水疱性角膜症とは、角膜内皮細胞数の機能低下により角膜内に水がたまり、本来は透明である角膜が白く濁った状態です。角膜は、組織学的には5層から成ります。一番内側に位置している組織が角膜内皮です。角膜内皮はデスメ膜という基底膜とともに、角膜実質組織と前房水との境に位置します。生体内では増殖しない組織で、損傷を受けると周辺部の細胞が拡大して損傷を補います。つまり、内皮細胞は障害されると細胞数は減少し増加することはありません。

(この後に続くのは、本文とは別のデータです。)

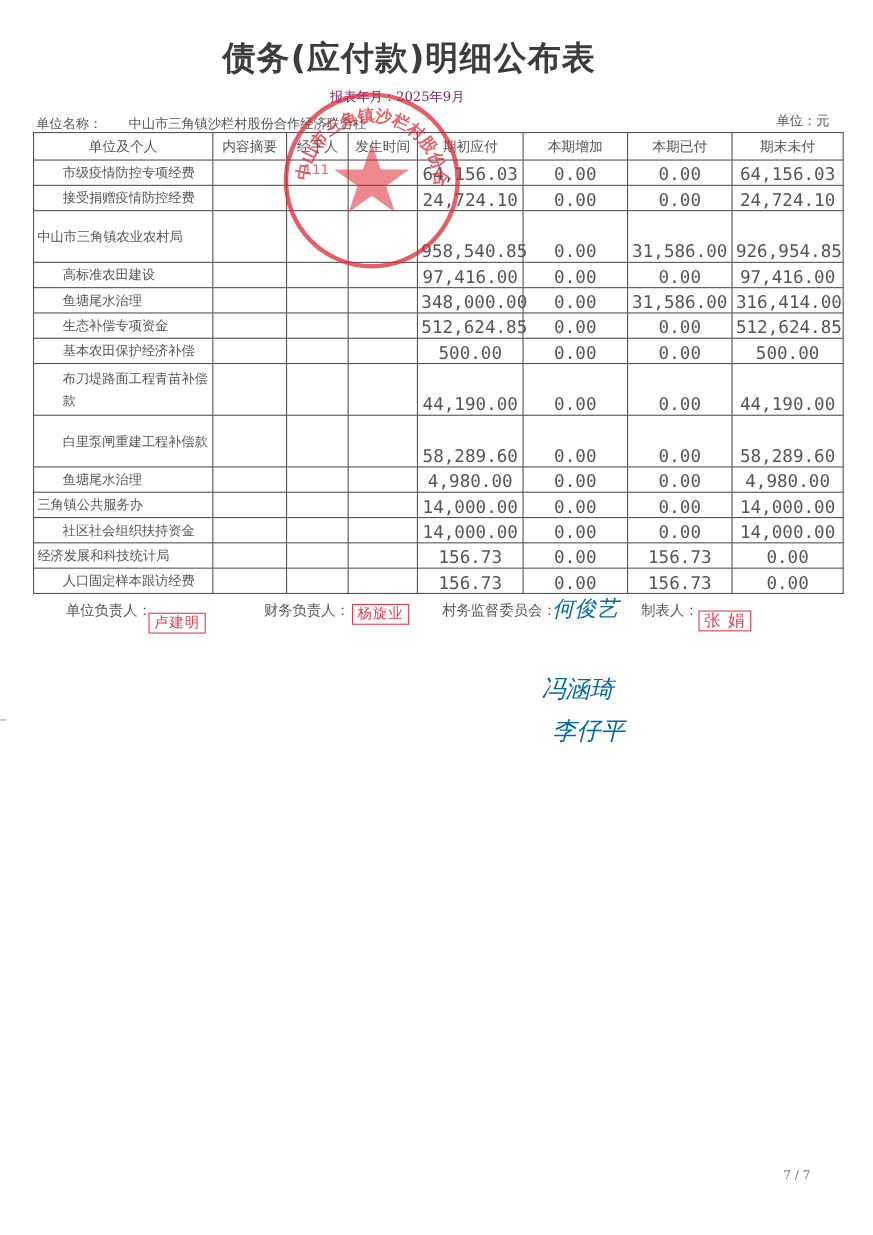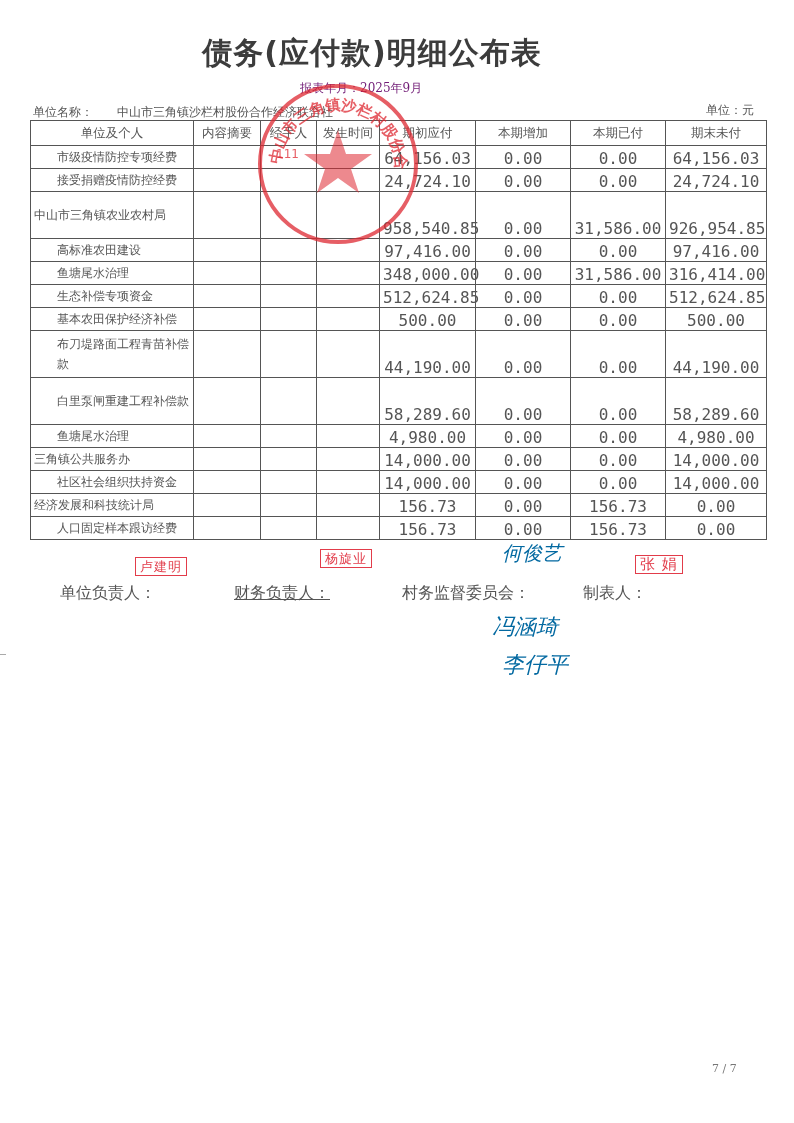"单位负责人：" .sign-row { font-size: 16px -> 13px; margin-top: 37px -> none }
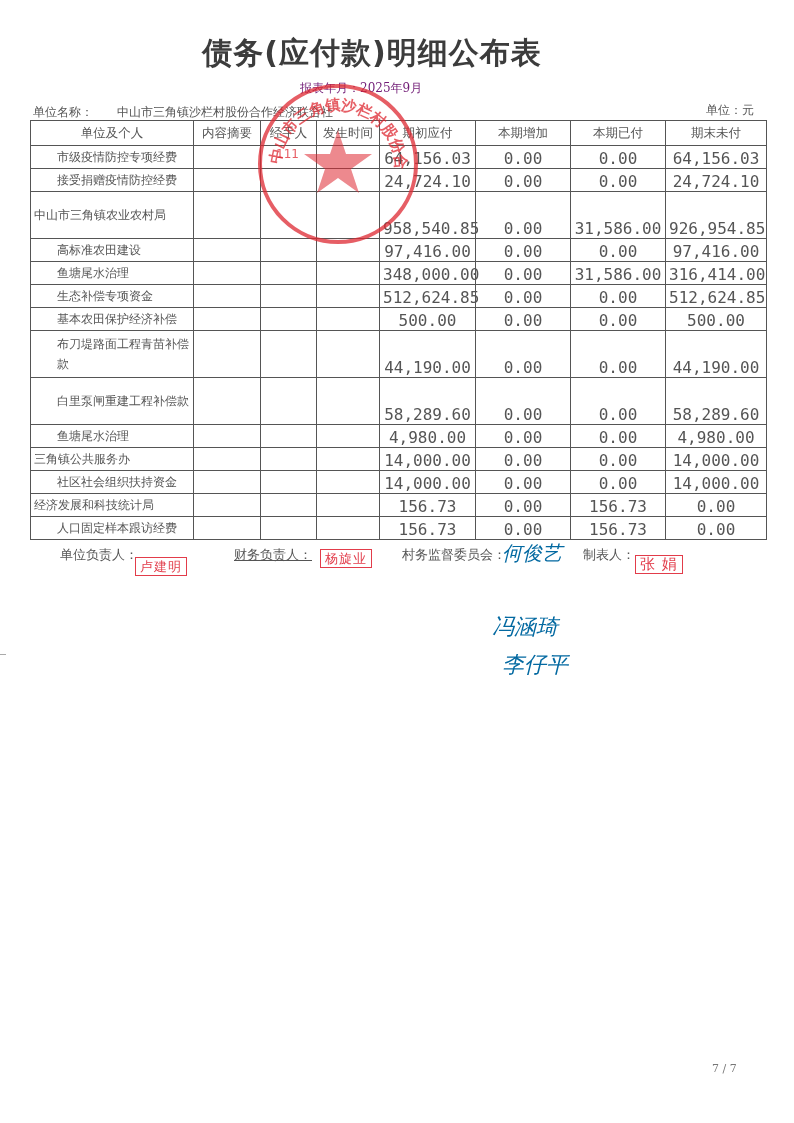"财务负责人：" div.sign-row { left: 234px -> 240px; text-decoration: underline -> none }
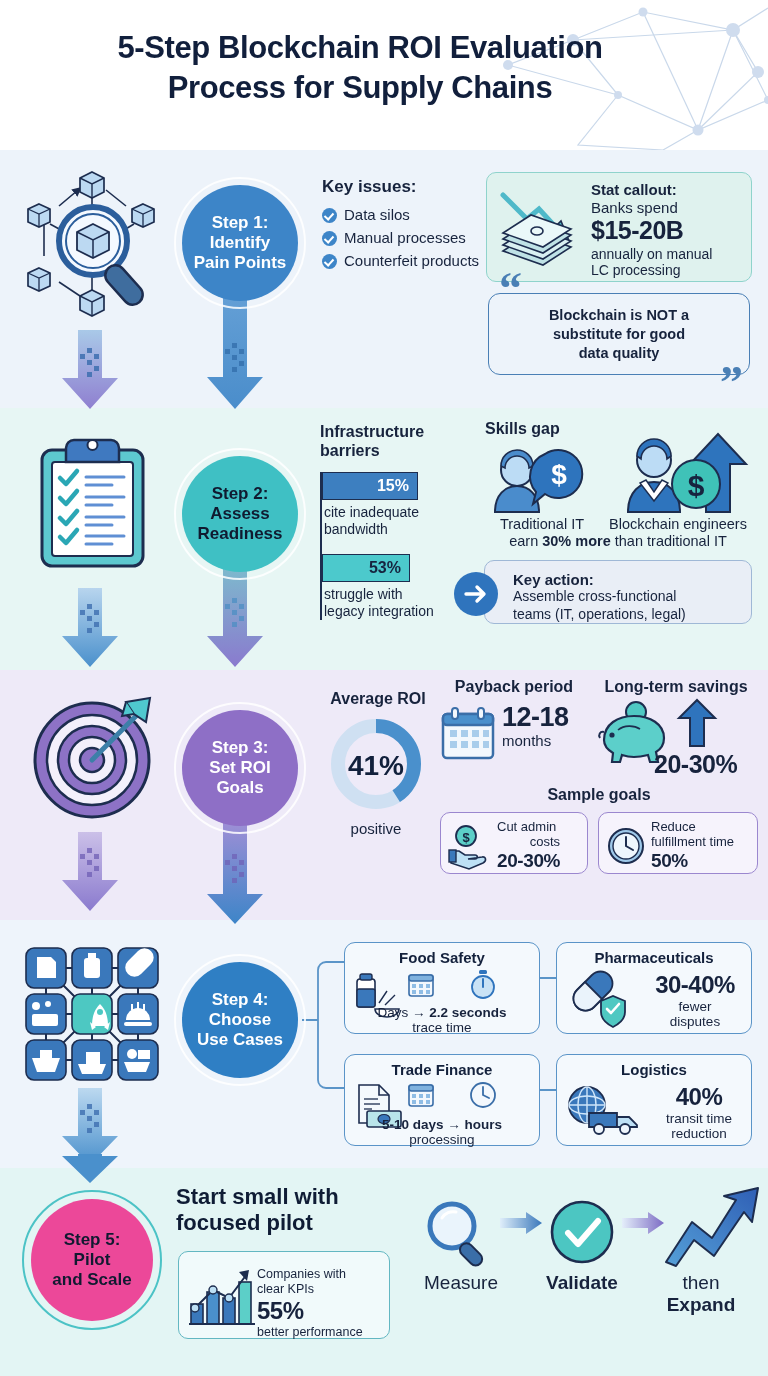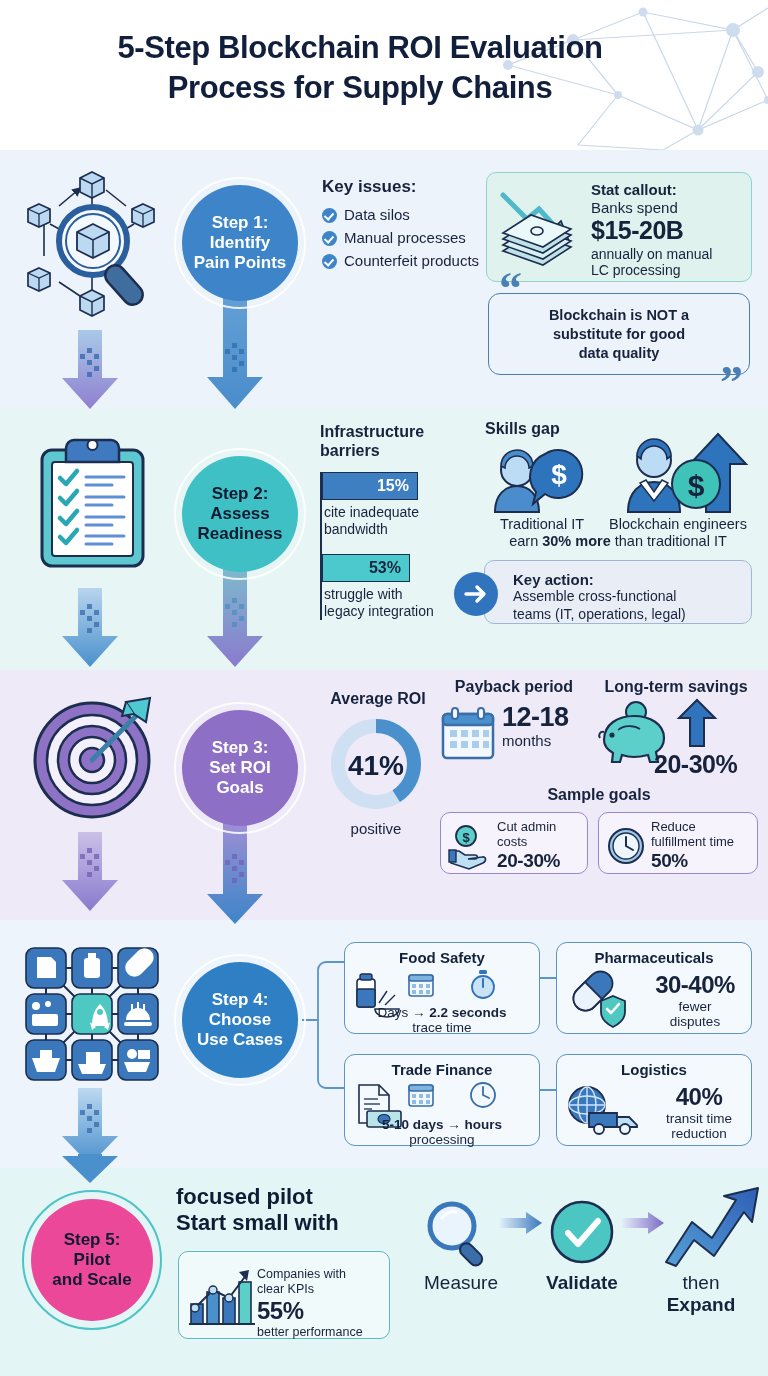"costs" div { text-align: none -> right }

細胞密度は、正常で2500-3000個/mm2です。内皮細胞の機能は、角膜の含水率を一定に維持することです。内皮細胞のポンプ機能とバリア機能が角膜の厚みを一定に調節しています。ポンプ機能とは、角膜実質から前房側への水輸送で、Na-K ATPaseがエネルギー源です。バリア機能とは、タイトジャンクションという構造が、前房水が角膜内に入らないようにする柵のことです。一般的に、角膜内皮細胞密度が、400個/mm2以下になると、ポンプ機能とバリア機能が低下し、角膜内に水がたまり、角膜が厚くなります。その状態が水疱性角膜症です。
 

原因

角膜内皮が障害される主な原因として、以下が考えられます。

  • 内眼手術
  • 急激な眼圧の上昇
  • 眼の外傷
  • 眼内の炎症
  • コンタクトレンズ
  • 先天性の疾患

症状

角膜内に水がたまり角膜に浮腫(ふしゅ)(むくみ)が生じます。角膜の透明性が低下してかすみを自覚したり、表面に水疱ができて水疱がはがれて眼の痛みを自覚したりします。

検査・診断

角膜内皮の検査法としては、以下が挙げられます。

  • 細隙灯(さいげきとう)顕微鏡検査
  • スペキュラーマイクロスコープ
  • 角膜形状解析装置(スリット式、光干渉式)

細隙灯顕微鏡検査は、鏡面反射法で角膜内皮面からの反射光を利用して角膜内皮細胞の形状を観察します。スペキュラーマイクロスコープは、鏡面反射像を用いた生体顕微鏡で、原理は細隙灯顕微鏡と同じですが定量化(数値化)できることが利点です。具体的には、角膜内皮細胞密度のほか変動係数や角膜厚などが測定できます。角膜形状解析装置(スリット式、光干渉式)は、角膜厚の分布を疑似カラー表示してマップ化できます。正常の角膜は、中央が薄く(約0.5mm)、周辺が厚く(約0.7mm)なっていますが、水疱性角膜症になると正常な角膜厚分布が崩れます。角膜形状解析装置は、角膜浮腫の部位が限局的か全体的かを検査することができるので、治療法の選択にも有用です。
 

治療

痛みを和らげるために油性眼軟膏や治療用ソフトコンタクトレンズ装用をおこないます。浮腫が高度な場合は角膜移植手術を行います。目的は、減少した角膜内皮細胞の供給です。従来は全層角膜移植を行い、角膜全層を置換していました。近年は、水疱性角膜症のうち、角膜実質が透明な場合に限り角膜内皮移植を行います。角膜内皮移植は、正常部位をできる限り温存し、異常な層のみを置換する角膜パーツ移植です。早期の視機能回復と拒絶反応発症率が低いのが利点です。2018年現在の水疱性角膜症に対する再生医療のトピックスとして、提供された角膜由来の角膜内皮細胞を生体外で培養した“培養ヒト角膜内皮細胞”を前房内に注入する治験(治療の臨床試験)も行われています。